Data extracted from a collection:

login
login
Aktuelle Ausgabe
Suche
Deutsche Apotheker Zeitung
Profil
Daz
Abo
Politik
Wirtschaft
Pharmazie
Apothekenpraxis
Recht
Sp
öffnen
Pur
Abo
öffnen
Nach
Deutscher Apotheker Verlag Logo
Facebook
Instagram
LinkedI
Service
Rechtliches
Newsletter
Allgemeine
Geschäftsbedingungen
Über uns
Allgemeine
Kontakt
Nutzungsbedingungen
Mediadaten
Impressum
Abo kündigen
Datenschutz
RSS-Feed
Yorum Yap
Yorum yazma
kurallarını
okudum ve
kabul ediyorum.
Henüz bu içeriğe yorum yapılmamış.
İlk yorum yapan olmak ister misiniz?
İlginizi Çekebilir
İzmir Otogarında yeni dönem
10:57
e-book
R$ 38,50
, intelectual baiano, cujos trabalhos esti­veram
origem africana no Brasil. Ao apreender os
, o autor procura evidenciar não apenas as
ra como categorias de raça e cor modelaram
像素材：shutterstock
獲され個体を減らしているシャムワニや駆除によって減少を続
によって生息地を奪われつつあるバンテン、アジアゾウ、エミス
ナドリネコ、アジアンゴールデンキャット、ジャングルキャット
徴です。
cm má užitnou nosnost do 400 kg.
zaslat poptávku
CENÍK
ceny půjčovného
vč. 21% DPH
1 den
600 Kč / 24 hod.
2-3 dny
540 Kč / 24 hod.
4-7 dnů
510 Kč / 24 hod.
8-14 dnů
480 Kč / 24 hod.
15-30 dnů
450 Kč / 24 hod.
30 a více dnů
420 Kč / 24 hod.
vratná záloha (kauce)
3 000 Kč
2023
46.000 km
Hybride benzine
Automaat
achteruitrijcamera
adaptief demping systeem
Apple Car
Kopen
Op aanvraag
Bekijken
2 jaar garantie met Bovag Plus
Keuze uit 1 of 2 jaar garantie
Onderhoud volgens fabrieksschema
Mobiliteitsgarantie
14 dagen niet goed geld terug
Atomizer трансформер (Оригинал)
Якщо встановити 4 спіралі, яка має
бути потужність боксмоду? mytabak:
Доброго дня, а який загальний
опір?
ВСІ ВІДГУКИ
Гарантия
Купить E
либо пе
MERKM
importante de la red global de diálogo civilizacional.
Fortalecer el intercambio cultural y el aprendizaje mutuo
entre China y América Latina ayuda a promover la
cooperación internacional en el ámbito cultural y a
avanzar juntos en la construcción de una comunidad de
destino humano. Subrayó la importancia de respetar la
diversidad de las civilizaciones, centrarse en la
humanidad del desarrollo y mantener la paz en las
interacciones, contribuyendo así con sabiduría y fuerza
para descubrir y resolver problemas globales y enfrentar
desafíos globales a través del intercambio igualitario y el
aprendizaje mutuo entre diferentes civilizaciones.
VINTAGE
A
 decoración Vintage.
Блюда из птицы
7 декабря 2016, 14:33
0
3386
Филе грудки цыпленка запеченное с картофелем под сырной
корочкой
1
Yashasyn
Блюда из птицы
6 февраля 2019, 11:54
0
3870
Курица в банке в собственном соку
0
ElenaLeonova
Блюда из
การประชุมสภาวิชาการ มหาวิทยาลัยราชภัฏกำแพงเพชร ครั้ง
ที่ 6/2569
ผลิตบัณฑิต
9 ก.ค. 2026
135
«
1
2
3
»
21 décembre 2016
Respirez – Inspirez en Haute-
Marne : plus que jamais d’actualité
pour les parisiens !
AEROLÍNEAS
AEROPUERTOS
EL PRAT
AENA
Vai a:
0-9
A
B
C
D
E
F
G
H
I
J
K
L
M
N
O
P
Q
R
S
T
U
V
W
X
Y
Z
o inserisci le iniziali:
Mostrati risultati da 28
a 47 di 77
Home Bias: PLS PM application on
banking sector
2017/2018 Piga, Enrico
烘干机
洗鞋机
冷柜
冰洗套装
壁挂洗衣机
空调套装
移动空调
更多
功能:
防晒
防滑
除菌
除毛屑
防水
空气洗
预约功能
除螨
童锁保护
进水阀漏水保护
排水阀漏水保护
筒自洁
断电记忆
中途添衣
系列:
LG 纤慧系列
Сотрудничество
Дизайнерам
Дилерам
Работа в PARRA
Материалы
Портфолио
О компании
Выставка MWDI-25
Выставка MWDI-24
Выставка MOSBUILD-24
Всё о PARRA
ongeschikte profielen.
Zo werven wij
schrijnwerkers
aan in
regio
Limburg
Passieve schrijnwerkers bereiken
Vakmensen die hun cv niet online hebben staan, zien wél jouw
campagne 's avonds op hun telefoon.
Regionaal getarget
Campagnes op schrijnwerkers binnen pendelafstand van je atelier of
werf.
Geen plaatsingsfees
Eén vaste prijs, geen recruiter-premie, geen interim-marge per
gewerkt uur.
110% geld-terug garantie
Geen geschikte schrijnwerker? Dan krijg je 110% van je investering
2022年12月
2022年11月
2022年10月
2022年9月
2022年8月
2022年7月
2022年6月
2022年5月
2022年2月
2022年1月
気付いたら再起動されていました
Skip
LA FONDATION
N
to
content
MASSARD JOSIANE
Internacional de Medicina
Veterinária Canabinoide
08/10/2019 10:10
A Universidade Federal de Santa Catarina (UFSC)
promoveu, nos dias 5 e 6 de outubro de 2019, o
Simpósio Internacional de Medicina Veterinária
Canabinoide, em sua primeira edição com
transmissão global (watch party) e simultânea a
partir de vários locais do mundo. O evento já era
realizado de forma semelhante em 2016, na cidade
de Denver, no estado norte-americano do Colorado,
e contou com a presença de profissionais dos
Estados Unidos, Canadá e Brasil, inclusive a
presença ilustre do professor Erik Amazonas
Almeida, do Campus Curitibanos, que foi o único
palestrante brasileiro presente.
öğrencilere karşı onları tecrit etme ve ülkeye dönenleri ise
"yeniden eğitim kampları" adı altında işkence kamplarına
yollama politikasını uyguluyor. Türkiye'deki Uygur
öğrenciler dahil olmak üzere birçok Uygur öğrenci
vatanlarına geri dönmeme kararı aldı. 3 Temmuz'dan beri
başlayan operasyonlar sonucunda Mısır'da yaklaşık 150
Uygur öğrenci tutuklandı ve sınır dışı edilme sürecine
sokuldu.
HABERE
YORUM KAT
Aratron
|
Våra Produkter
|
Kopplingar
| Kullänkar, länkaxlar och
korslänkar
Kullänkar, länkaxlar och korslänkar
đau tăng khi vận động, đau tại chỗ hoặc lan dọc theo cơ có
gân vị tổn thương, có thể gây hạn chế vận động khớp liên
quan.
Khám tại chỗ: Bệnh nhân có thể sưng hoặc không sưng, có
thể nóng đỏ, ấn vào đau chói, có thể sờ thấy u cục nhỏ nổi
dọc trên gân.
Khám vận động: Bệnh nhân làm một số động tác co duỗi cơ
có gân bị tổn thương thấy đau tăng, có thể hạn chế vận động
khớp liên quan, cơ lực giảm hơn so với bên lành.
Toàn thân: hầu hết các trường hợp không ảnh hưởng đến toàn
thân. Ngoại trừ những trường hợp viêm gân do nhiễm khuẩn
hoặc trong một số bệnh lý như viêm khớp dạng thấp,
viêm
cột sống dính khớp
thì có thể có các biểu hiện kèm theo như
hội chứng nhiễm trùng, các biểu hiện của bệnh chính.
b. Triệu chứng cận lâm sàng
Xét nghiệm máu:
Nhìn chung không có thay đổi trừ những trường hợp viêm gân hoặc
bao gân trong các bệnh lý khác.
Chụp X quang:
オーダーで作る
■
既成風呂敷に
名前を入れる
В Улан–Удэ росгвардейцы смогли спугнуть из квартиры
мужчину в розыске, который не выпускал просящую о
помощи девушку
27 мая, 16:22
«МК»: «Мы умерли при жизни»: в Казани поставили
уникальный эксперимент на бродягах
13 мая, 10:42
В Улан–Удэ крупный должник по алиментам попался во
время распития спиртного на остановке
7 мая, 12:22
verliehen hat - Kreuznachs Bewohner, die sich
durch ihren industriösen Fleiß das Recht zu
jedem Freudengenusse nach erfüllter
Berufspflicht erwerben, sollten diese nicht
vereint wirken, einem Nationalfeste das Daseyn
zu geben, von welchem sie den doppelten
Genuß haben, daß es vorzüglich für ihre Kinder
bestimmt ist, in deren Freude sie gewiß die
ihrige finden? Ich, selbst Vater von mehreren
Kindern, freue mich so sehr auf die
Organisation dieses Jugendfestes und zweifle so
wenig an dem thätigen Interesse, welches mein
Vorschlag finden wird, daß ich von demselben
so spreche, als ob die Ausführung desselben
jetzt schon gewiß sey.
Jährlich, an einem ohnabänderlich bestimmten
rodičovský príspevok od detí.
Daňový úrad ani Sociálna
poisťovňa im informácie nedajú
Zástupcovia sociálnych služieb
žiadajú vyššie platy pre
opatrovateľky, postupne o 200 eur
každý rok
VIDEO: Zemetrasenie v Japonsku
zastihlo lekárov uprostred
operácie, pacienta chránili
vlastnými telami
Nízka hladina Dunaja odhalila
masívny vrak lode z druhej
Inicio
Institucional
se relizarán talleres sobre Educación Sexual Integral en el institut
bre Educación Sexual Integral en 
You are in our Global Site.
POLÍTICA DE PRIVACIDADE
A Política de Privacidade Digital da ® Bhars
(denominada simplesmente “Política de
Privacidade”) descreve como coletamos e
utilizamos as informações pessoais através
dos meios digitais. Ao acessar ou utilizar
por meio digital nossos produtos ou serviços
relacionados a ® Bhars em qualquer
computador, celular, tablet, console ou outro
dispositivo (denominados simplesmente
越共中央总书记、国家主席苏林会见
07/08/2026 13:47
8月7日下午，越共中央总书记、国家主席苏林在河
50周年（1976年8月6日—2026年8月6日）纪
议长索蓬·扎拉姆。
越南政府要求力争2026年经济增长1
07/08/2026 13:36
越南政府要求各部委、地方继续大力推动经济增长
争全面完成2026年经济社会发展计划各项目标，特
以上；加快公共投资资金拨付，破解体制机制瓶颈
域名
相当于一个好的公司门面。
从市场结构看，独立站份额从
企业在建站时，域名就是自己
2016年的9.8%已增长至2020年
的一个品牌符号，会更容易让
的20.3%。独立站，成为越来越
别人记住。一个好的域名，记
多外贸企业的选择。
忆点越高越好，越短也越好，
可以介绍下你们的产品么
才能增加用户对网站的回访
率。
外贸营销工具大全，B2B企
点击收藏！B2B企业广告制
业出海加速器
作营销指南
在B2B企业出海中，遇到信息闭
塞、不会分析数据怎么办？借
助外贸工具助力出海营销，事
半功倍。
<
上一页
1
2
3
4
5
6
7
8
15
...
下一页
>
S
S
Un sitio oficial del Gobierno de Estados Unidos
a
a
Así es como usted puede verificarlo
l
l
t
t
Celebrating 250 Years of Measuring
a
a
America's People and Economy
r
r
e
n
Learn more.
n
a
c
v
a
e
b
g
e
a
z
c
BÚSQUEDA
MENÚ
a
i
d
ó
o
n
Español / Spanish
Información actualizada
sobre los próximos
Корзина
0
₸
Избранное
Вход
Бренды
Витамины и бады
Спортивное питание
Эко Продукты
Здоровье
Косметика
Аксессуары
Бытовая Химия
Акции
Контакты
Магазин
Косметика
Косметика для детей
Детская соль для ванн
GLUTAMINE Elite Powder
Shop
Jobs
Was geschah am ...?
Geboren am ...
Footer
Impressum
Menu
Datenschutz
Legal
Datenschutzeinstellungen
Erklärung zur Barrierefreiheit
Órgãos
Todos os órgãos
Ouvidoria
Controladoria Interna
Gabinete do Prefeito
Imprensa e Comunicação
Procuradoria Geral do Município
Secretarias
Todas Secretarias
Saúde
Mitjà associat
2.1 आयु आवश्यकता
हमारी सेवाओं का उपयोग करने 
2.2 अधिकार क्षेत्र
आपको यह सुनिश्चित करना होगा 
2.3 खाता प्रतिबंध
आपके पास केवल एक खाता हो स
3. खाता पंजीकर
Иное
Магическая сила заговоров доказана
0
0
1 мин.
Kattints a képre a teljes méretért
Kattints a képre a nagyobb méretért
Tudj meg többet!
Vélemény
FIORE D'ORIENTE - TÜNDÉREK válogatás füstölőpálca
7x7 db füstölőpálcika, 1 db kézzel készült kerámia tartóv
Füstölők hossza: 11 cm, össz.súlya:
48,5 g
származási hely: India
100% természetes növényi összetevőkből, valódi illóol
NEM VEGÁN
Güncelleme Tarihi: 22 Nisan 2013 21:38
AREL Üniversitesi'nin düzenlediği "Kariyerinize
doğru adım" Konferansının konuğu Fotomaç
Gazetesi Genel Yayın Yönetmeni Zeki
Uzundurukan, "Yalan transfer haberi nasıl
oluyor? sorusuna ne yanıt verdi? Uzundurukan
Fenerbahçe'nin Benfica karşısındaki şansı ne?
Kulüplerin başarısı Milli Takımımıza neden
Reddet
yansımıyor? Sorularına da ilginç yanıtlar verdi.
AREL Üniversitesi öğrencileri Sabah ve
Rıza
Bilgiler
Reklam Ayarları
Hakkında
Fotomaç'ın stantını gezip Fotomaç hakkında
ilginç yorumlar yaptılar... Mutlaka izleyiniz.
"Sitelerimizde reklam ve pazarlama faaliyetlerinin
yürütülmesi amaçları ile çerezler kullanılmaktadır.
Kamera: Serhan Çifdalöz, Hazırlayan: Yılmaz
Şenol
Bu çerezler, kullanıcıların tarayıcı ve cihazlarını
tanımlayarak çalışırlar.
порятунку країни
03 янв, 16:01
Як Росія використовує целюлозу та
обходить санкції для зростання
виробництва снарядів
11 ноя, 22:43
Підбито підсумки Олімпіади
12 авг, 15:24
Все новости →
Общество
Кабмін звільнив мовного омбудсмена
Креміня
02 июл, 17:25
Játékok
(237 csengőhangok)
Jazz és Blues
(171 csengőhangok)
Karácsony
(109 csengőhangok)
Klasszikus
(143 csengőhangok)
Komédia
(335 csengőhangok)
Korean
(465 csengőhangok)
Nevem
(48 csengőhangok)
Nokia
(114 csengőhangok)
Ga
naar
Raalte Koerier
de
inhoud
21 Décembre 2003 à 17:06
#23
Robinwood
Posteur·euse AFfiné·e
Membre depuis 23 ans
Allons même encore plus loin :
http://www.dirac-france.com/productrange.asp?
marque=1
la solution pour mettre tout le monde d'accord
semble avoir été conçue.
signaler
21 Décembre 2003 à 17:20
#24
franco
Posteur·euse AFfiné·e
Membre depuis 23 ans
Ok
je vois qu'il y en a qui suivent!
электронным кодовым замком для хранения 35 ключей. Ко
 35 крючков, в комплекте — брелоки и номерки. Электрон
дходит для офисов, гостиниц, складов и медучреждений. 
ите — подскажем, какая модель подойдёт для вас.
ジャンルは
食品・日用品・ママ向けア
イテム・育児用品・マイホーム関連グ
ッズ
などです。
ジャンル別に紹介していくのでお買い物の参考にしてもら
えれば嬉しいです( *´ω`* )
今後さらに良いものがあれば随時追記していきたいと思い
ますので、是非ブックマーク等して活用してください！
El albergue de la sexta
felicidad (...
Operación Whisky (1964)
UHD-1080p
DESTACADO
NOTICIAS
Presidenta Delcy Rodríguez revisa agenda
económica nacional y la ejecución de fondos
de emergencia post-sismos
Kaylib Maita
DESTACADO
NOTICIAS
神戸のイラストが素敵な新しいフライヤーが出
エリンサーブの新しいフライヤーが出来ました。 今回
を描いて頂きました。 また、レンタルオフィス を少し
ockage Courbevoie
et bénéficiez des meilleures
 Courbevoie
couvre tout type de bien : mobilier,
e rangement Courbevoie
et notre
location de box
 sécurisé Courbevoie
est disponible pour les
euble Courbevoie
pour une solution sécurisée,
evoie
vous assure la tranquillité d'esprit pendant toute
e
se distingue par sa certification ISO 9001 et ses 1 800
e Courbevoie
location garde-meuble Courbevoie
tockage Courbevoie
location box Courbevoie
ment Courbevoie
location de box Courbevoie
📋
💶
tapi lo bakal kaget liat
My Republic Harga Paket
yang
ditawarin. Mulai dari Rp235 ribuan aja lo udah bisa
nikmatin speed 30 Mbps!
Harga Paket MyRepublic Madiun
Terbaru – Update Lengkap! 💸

## INSTRUCTION
From the records, copy every line that has the string "Unidos" in it.

## RESPONSE FOR THIS EXERCISE
Estados Unidos, Canadá e Brasil, inclusive a
Un sitio oficial del Gobierno de Estados Unidos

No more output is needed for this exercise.